SENADA: A Stacked Ensemble Learning for Native Advertisement Detection in Electronic News
Author(s) -
Brian Rizqi Paradisiaca Darnoto,
Daniel Siahaan,
Diana Purwitasari
Publication year - 2025
Publication title -
ieee access
Language(s) - English
Resource type - Magazines
SCImago Journal Rank - 0.587
H-Index - 127
eISSN - 2169-3536
DOI - 10.1109/access.2025.3609713
Subject(s) - aerospace , bioengineering , communication, networking and broadcast technologies , components, circuits, devices and systems , computing and processing , engineered materials, dielectrics and plasmas , engineering profession , fields, waves and electromagnetics , general topics for engineers , geoscience , nuclear engineering , photonics and electrooptics , power, energy and industry applications , robotics and control systems , signal processing and analysis , transportation
Native advertisements are increasingly common as hybrid commercial content embedded within digital news platforms.
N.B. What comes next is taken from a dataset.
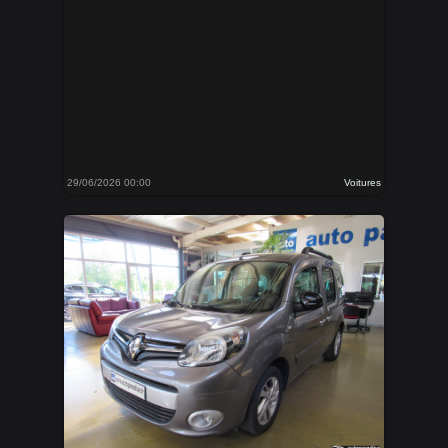
29/06/2026 00:00
Voitures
Although these ads can enhance user engagement, they often elicit negative reactions due to their concealed commercial intent. A key challenge in detecting native advertisements lies in their lack of explicit labeling, which can mislead readers and compromise the perceived credibility of news content. Prior studies have struggled to accurately identify native ads because of their inability to capture the implicit characteristics embedded in editorial-like text, such as positive sentiment, persuasive language, one-sided perspectives, and references to specific products or companies. To address this issue, this study proposes a deep learning architecture called SENADA (Stacked Ensemble for Native Advertising Analysis). The model integrates BERT-based contextual representations, ensemble learning strategies, and a BiLSTM with an attention mechanism. This design enables the model to effectively identify subtle patterns and contextual cues associated with native advertisements. In addition, we introduce a newly constructed Indonesian-language dataset of news articles, annotated based on the four implicit characteristics of native ads. The dataset was collected from six major e-news portals and manually labeled by trained annotators. Experimental evaluations, based on confusion matrix analysis, demonstrate that SENADA achieves an accuracy of 0.93, along with high values for precision, recall, and F1-score. The proposed model consistently outperforms baseline approaches, particularly in minimizing misclassification of borderline content. These results confirm the model’s effectiveness in detecting native advertisements that exhibit complex and implicit textual patterns. While the model shows promising results, future work is needed to reduce architectural complexity and training time. Further research could explore explainability methods and cross-lingual adaptation to extend the model’s applicability across languages and media contexts.